*** Text provided Section Begins ***
Berlin Diaries: 1940-1945 by Marie Vassiltchikov. This is one of the few contemporaneous accounts of life in Berlin under the severe Allied bombing. Marie, or Missie, was a royal (she reminds us several times) white Russian princess, who lived through this terrible period of time with the greatest of aplomb. She was young and beautiful and related to the all the royalty of Europe. Her diary is funny, sad, incredibly descriptive and fascinating to read.
 
When I Was A German 1934-1945: An Englishwoman in Nazi Germany by Christabel Bielenberg. This is one of the more haunting memoirs to come out of the war. The author married a young German attorney and lived in Germany throughout the war.  Her husband was involved in several plots to kill Hitler and was arrested by the Gestapo and put into a concentration camp. He barely escaped execution. Her viewpoint is completely different and makes a fascinating difference in how she experienced World War Two.

Books by journalists also provide excellent feel of daily life since they are professional observers and report on subjects such as how the rationing system worked, what color were the rationing cards, how much things cost, how one made a telephone call, what people looked like, their mood, what they wore. If you are interested in those types of details, I recommend: Into the Darkness by Lothrop Stoddard and Assignment to Berlin by Harry W. Flannery, a CBS Radio News Correspondent.

I don’t use websites for in depth research. I mainly use them to check a specific technical fact. Very few websites footnote their sources so you don’t know where their information comes from or who wrote it. When researching, I approach the web with caution. It can be a useful tool but is in no way a substitute for books by scholars.
*** Text provided Section Ends ***
*** Material provided Section Begins ***
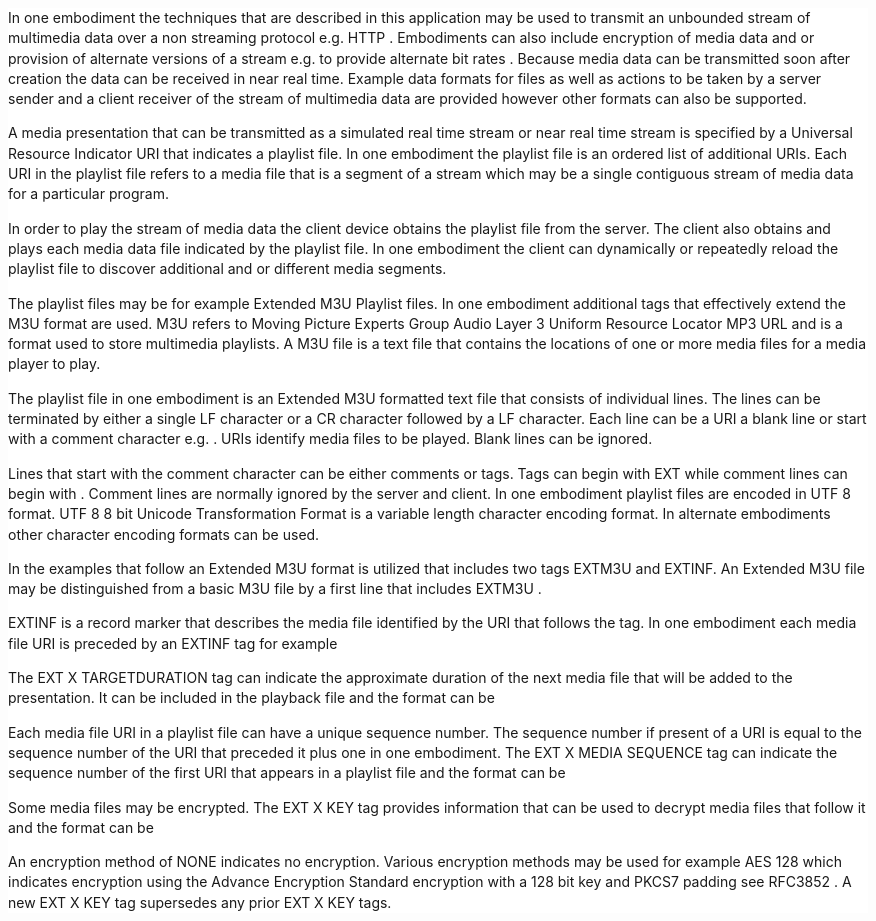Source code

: In one embodiment the techniques that are described in this application may be used to transmit an unbounded stream of multimedia data over a non streaming protocol e.g. HTTP . Embodiments can also include encryption of media data and or provision of alternate versions of a stream e.g. to provide alternate bit rates . Because media data can be transmitted soon after creation the data can be received in near real time. Example data formats for files as well as actions to be taken by a server sender and a client receiver of the stream of multimedia data are provided however other formats can also be supported.

A media presentation that can be transmitted as a simulated real time stream or near real time stream is specified by a Universal Resource Indicator URI that indicates a playlist file. In one embodiment the playlist file is an ordered list of additional URIs. Each URI in the playlist file refers to a media file that is a segment of a stream which may be a single contiguous stream of media data for a particular program.

In order to play the stream of media data the client device obtains the playlist file from the server. The client also obtains and plays each media data file indicated by the playlist file. In one embodiment the client can dynamically or repeatedly reload the playlist file to discover additional and or different media segments.

The playlist files may be for example Extended M3U Playlist files. In one embodiment additional tags that effectively extend the M3U format are used. M3U refers to Moving Picture Experts Group Audio Layer 3 Uniform Resource Locator MP3 URL and is a format used to store multimedia playlists. A M3U file is a text file that contains the locations of one or more media files for a media player to play.

The playlist file in one embodiment is an Extended M3U formatted text file that consists of individual lines. The lines can be terminated by either a single LF character or a CR character followed by a LF character. Each line can be a URI a blank line or start with a comment character e.g. . URIs identify media files to be played. Blank lines can be ignored.

Lines that start with the comment character can be either comments or tags. Tags can begin with EXT while comment lines can begin with . Comment lines are normally ignored by the server and client. In one embodiment playlist files are encoded in UTF 8 format. UTF 8 8 bit Unicode Transformation Format is a variable length character encoding format. In alternate embodiments other character encoding formats can be used.

In the examples that follow an Extended M3U format is utilized that includes two tags EXTM3U and EXTINF. An Extended M3U file may be distinguished from a basic M3U file by a first line that includes EXTM3U .

EXTINF is a record marker that describes the media file identified by the URI that follows the tag. In one embodiment each media file URI is preceded by an EXTINF tag for example 

The EXT X TARGETDURATION tag can indicate the approximate duration of the next media file that will be added to the presentation. It can be included in the playback file and the format can be 

Each media file URI in a playlist file can have a unique sequence number. The sequence number if present of a URI is equal to the sequence number of the URI that preceded it plus one in one embodiment. The EXT X MEDIA SEQUENCE tag can indicate the sequence number of the first URI that appears in a playlist file and the format can be 

Some media files may be encrypted. The EXT X KEY tag provides information that can be used to decrypt media files that follow it and the format can be 

An encryption method of NONE indicates no encryption. Various encryption methods may be used for example AES 128 which indicates encryption using the Advance Encryption Standard encryption with a 128 bit key and PKCS7 padding see RFC3852 . A new EXT X KEY tag supersedes any prior EXT X KEY tags.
*** Material provided Section Ends ***
Can you answer these three questions from the book recommendations?
1. Whom did Christabel Bielenberg marry?
2. What position did Harry W. Flannery hold?
3. What does the writer mainly use websites for?
The listing is separate material with no connection to the book recommendations.

### [Exercise output]
1. A young German attorney.
2. He was a CBS Radio News Correspondent.
3. To check a specific technical fact.